Digital by default or digital divide? Virtual healthcare consultations with young people 10 – 25 years

One effect of COVID-19 has been the rise in remote consultations. This joint statement, developed in September 2020, outlines some of the issues that need to be considered when undertaking virtual consultations with young people.

Publication date: September 2020

A joint statement from:

  • Young People’s Health Special Interest Group (YPHSIG)
  • Adolescent Health Group for RCGP
  • Royal College of Paediatrics & Child Health (RCPCH)
  • Royal College of General Practitioners (RCGP)
  • Association for Young People’s Health (AYPH)

Introduction

"Digital by default" isn’t anything new. These were the words used to sum up the UK Government’s Digital Strategy launched in 2012.1 COVID-19 has achieved what years of encouragement failed to do, by accelerating the transition to a huge increase in ‘virtual’ consultations in primary and secondary care. NHS England has indicated that they want this to continue into the future, with the aim of 25% of outpatient appointments to be conducted remotely.2

However, remote consulting presents particular challenges for young people aged 10–25 and carries potential risks. "Default" should not mean "always". The young people’s special interest groups of RCGP, RCPCH and the AYPH urge those who design and commission services and who create policy to proceed cautiously. We need to consider carefully the impact on young people and their views before advocating a wholesale change to remote consulting and triage.
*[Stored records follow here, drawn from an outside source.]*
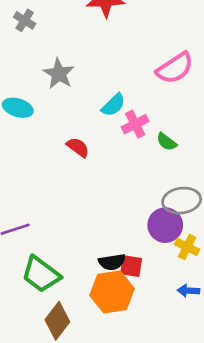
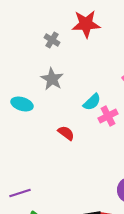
gray cross: (25, 20) -> (52, 40), moved

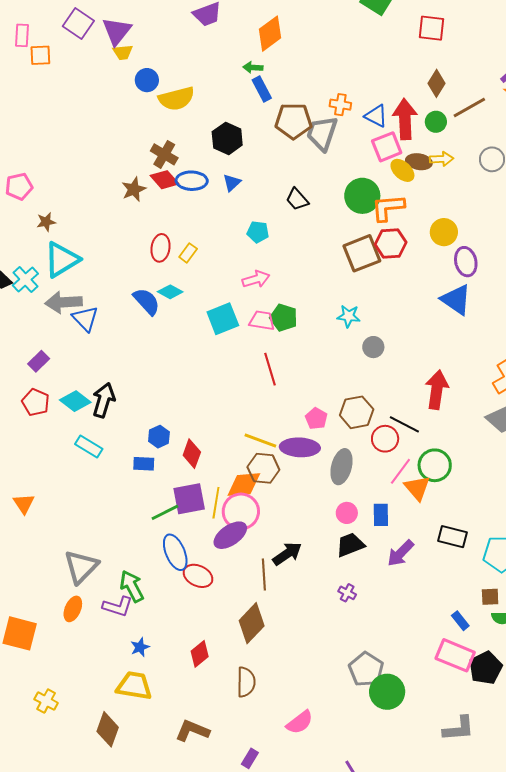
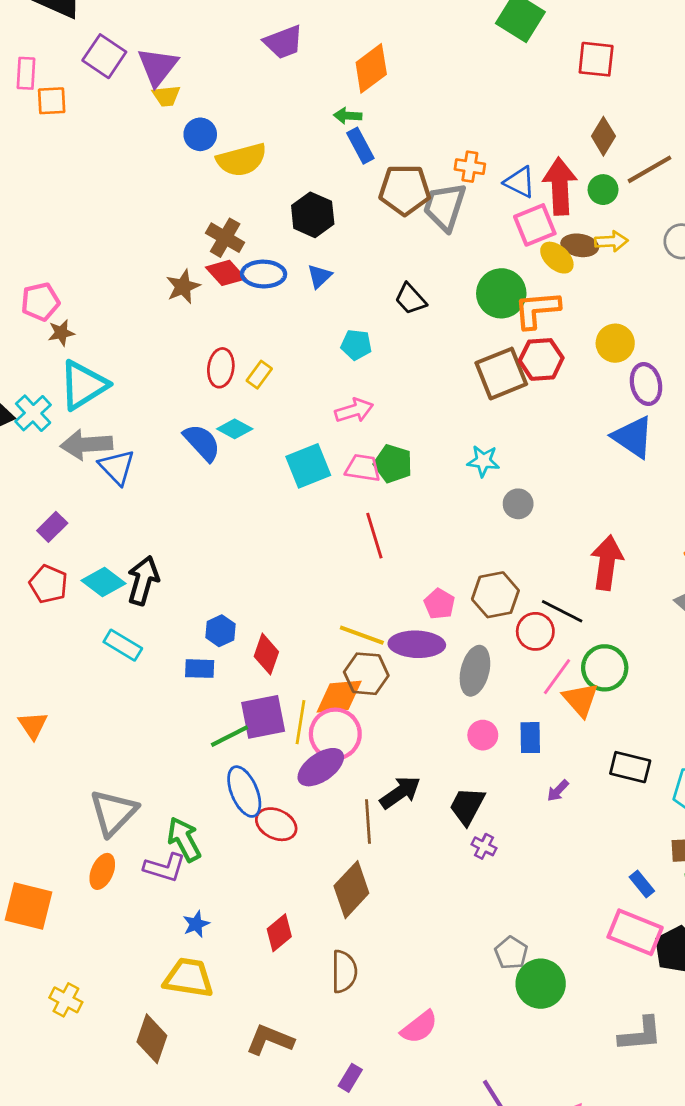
pink pentagon: (19, 187) -> (40, 302), moved
black trapezoid: (350, 545) -> (467, 806), moved, turned -40
purple arrow: (400, 553) -> (558, 791), size x0.6
gray pentagon: (366, 669) -> (511, 953), size x0.7

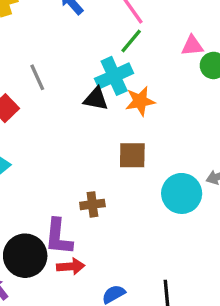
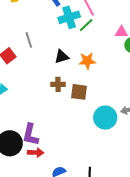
cyan cross: (114, 76) -> (69, 17), moved
black triangle: (96, 99) -> (62, 57), turned -35
brown cross: (92, 204) -> (58, 84), moved

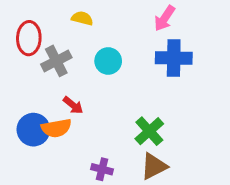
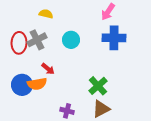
yellow semicircle: (82, 18) -> (46, 14), moved
red ellipse: (29, 38) -> (19, 43), moved

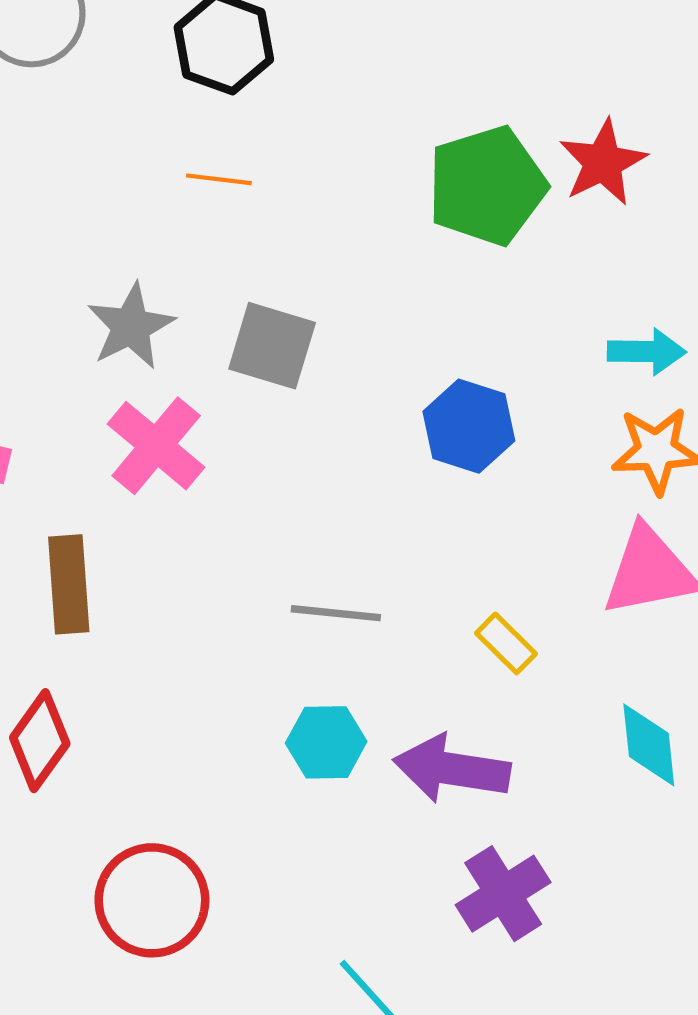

Based on the professional expertise of our members and a nationwide youth engagement exercise led by the RCPCH3 , we have identified four key issues; equality of access to service, protection of confidentiality, the quality of the consultation and ensuring adequate safeguarding. 

Access

  • Arranging a remote consultation presents new barriers which need to be thought through. Some systems will not currently allow those under eighteen to book an appointment without parental involvement.
  • Poverty and other inequalities can impact on ability to access care digitally. Not all families have equality of access to technology (internet, broadband, WiFi, data or devices). Some may have additional issues (learning disability, auditory or visual needs). Some may not have English as their first language.

Confidentiality

  • Digital consulting can make it harder to hear the young person’s story and fully understand their perspective if the parent or carer is always present. Providing the opportunity for young people to be seen alone is an important part of young people’s healthcare. This is more difficult to manage in a remote setting.
  • It is more difficult to ensure that a consultation is confidential on both sides of the screen, and the ability to do so is also affected by inequalities such as access to private space.

Quality of consultation

  • Health professionals and young people themselves have reported that remote access can prevent young people seeking help for their health and wellbeing concerns.
  • Although we assume young people prefer to engage digitally they have told us this is not always the case. Their views need to be taken into account.
  • An effective consultation needs a protected space and the full attention of both the clinician and the young person. This can be harder to achieve when people are using the flexibility offered by mobile technology rather than meeting face-to-face.
  • Psychosocial evaluation is the bedrock of young people’s care. Remote consultations can make it more difficult to develop a trusting relationship with a young person, pick up on non-verbal cues and create an environment where a young person feels confident to talk about their underlying concerns.
  • Transition to adult services can be a particularly complex process for young people with health conditions – if this happens digitally it may be difficult for a young person to build relationships with the adult team with potentially long-lasting effects on outcomes.
  • Safety netting can be less robust due to limited rapport, lack of non-verbal cues, inability to pass on physical resources, reliance on verbal recall and technical issues.
  • Use of digital consultation can bring additional complexity and raises potential risks associated with virtual examination and the receiving, capturing, storing and the use of images taken for clinical purposes.

Safeguarding

  • While potentially offering an insight into a young person’s home environment, safeguarding needs can be missed - either because young people do not feel safe to disclose because others are present (including, potentially, someone who is doing them harm), or because of fear of being overheard.
  • It can be more difficult in a remote consultation to observe and react to the subtle nonverbal cues, eg the body language between a young person and the accompanying adult that would alert the clinician to a possible safeguarding issue. Use of digital consultation should be combined with a consistently low threshold for face-to-face consultation if there is any suggestion of a safeguarding concern or need for physical examination.

Next steps - involving young people

A number of organisations and agencies are developing good practice models. However, we need to ensure that these are driven by young people’s needs. We are encouraging more data collection on the specific impacts of virtual consulting on this age group, and their viewpoints, to inform new policies and guidance. Digital will not suit all. Retaining choice and control over how to consult will be critical. 

If the move to more remote consulting is not done with young people’s needs in mind, there is a risk that it will increase health inequalities. The ‘class of COVID-19’ are already going to be disproportionately disadvantaged by the educational and economic impacts of the pandemic, and their access to healthcare should not do anything to exacerbate this. Indeed it may be part of the solution.